__Task statement__
Exactly as they appear below, repeat the lines from the one with "Access to Information" through the one with "news traders have". Drop every picture.

[Stored entries]
+===+
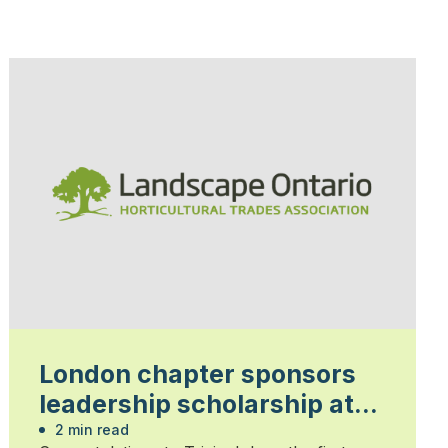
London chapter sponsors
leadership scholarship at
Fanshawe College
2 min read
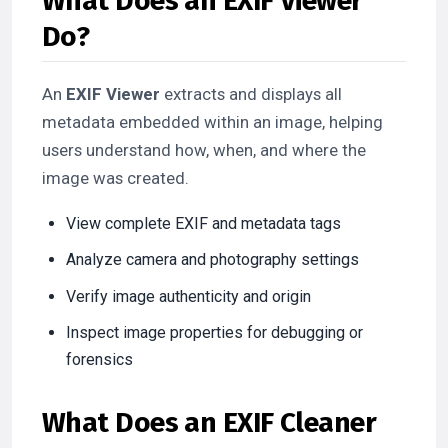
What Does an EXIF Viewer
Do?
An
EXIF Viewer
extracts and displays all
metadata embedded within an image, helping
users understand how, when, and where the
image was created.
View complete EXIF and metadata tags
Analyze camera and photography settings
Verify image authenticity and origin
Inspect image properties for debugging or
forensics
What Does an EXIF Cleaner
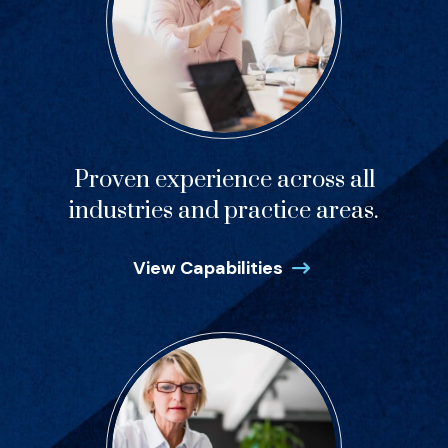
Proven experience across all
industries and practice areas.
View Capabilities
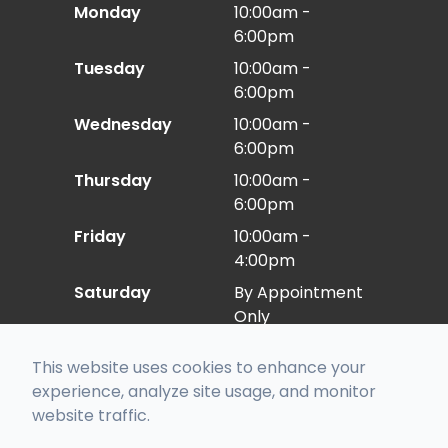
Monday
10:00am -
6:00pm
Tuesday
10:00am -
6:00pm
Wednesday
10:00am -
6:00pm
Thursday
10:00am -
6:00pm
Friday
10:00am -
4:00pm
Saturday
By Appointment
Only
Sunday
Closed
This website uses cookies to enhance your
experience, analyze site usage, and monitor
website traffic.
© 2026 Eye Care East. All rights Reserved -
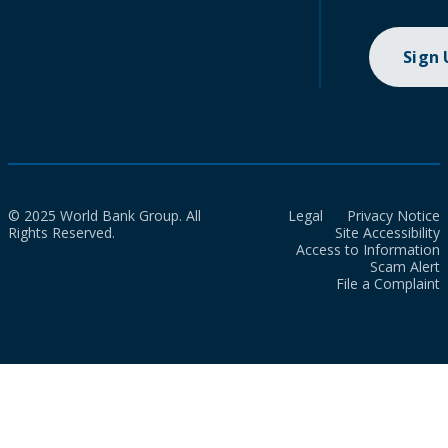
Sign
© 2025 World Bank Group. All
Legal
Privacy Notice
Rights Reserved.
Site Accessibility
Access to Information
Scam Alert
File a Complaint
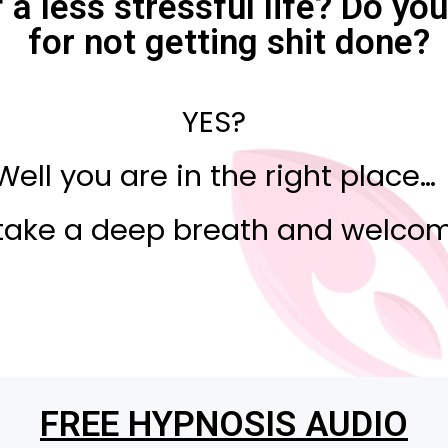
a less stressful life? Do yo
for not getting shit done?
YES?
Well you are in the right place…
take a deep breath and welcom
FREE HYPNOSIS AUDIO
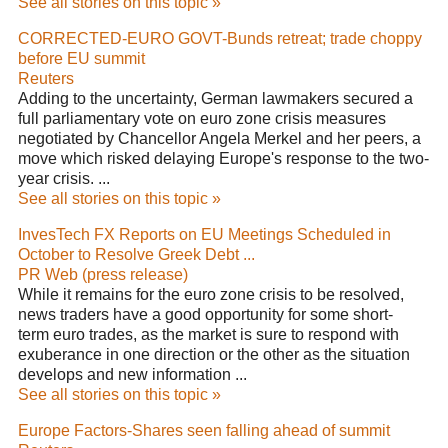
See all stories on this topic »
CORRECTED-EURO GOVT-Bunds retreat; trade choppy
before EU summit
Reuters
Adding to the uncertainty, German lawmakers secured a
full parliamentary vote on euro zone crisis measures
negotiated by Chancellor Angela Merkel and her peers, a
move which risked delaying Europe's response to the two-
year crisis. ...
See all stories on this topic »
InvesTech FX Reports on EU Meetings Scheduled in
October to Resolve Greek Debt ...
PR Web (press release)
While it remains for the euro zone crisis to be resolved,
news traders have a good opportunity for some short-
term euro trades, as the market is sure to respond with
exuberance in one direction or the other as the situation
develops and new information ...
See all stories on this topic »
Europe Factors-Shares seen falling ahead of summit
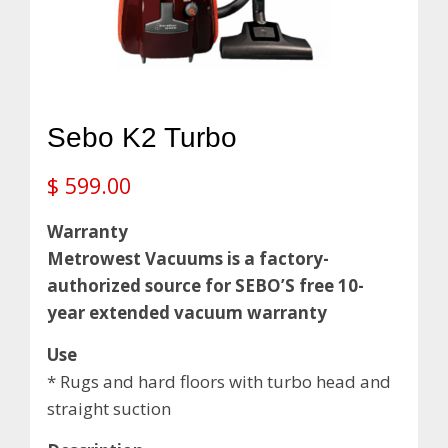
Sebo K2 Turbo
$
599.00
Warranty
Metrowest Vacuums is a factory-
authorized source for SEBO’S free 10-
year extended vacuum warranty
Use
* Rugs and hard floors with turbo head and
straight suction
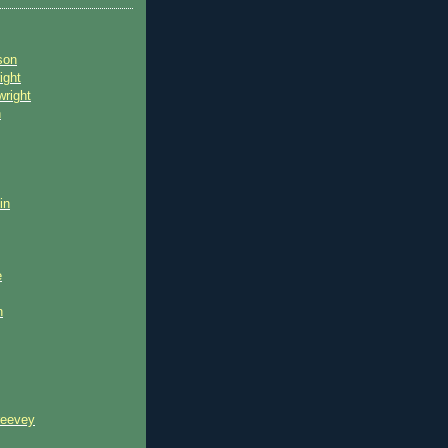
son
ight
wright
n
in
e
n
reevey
+===+
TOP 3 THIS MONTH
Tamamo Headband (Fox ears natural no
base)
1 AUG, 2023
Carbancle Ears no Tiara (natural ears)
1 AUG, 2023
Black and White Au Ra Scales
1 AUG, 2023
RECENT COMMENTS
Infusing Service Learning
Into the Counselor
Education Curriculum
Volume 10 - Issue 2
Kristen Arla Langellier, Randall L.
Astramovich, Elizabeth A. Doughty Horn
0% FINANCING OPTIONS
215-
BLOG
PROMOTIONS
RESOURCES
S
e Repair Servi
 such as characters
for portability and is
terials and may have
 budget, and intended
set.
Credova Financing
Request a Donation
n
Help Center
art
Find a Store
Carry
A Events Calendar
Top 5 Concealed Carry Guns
+===+
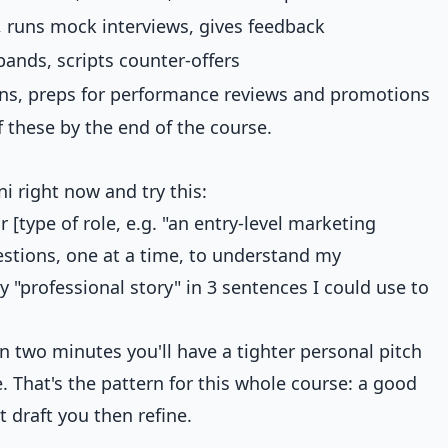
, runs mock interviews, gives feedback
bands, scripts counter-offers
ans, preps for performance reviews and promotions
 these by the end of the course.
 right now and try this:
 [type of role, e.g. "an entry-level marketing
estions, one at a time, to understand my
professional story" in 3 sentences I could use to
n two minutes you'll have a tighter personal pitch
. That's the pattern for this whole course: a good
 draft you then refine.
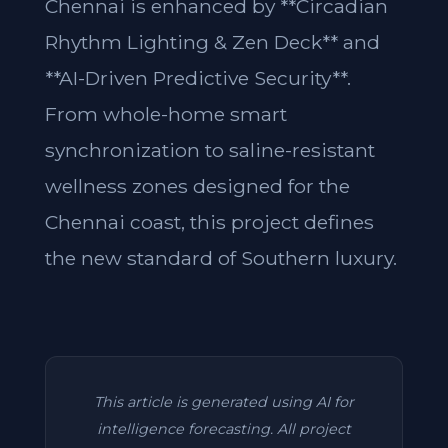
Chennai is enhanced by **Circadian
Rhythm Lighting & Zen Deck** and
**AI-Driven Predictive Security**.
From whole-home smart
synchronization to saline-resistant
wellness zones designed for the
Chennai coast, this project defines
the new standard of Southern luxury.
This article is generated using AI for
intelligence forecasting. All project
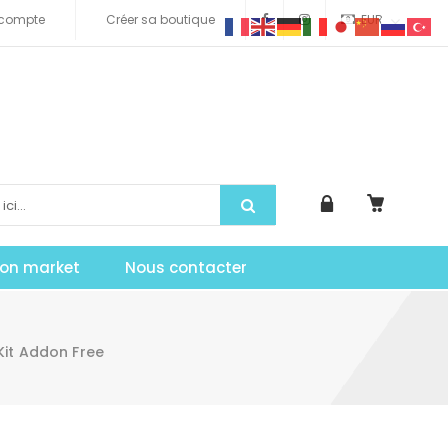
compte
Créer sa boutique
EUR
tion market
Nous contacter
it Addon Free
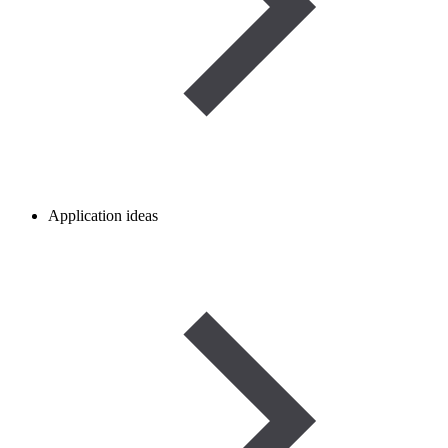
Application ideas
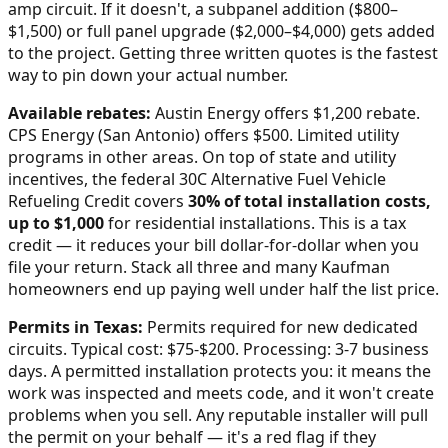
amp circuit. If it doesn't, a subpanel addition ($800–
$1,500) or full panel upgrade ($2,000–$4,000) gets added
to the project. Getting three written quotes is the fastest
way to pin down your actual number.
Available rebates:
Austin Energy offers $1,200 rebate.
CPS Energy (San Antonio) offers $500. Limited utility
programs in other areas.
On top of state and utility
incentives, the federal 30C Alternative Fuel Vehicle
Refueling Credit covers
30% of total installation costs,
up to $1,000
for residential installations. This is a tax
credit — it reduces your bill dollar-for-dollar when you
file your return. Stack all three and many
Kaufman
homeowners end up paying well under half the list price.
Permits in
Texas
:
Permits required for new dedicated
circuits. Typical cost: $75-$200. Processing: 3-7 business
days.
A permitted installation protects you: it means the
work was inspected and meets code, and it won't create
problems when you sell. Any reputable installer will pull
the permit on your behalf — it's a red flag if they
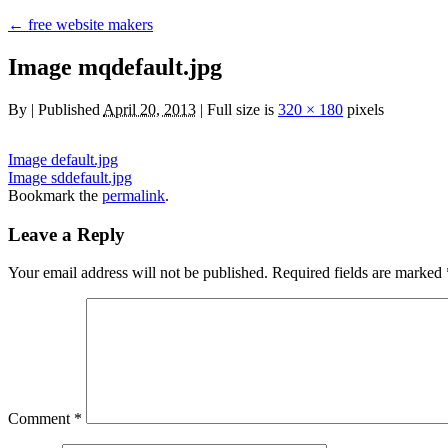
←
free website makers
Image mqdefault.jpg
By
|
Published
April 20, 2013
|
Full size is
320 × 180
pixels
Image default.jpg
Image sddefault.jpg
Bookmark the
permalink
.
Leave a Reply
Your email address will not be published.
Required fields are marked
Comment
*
+===+
__Reply__
Access to Information
Scam Alert
File a Complaint
a less stressful life? Do yo
for not getting shit done?
YES?
Well you are in the right place…
take a deep breath and welcom
FREE HYPNOSIS AUDIO
See all stories on this topic »
CORRECTED-EURO GOVT-Bunds retreat; trade choppy
before EU summit
Reuters
Adding to the uncertainty, German lawmakers secured a
full parliamentary vote on euro zone crisis measures
negotiated by Chancellor Angela Merkel and her peers, a
move which risked delaying Europe's response to the two-
year crisis. ...
See all stories on this topic »
InvesTech FX Reports on EU Meetings Scheduled in
October to Resolve Greek Debt ...
PR Web (press release)
While it remains for the euro zone crisis to be resolved,
news traders have a good opportunity for some short-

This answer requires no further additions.